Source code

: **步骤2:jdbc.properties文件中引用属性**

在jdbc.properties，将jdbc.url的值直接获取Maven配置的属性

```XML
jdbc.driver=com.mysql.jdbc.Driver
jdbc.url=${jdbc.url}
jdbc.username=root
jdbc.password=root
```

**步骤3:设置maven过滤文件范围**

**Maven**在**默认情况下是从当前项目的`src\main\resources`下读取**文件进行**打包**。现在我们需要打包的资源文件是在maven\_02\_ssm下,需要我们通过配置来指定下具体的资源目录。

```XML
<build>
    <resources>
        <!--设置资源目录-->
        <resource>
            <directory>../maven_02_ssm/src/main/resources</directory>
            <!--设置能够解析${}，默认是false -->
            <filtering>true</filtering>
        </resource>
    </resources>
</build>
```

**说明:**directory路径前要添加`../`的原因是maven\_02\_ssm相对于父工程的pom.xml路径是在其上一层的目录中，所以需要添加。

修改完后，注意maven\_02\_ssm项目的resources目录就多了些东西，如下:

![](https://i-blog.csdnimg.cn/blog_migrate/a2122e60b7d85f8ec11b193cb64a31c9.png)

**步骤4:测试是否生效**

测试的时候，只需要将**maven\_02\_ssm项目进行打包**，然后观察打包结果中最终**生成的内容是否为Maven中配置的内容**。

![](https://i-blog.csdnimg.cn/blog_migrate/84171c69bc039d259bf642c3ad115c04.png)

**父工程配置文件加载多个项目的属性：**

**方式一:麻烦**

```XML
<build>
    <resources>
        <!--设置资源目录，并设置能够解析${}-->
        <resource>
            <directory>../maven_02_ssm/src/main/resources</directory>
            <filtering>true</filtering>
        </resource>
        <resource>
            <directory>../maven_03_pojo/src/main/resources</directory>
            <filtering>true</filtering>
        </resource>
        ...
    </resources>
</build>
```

• Instructions for the task:
Look through the records and gather every line containing "root".

• Exercise response:
jdbc.username=root
jdbc.password=root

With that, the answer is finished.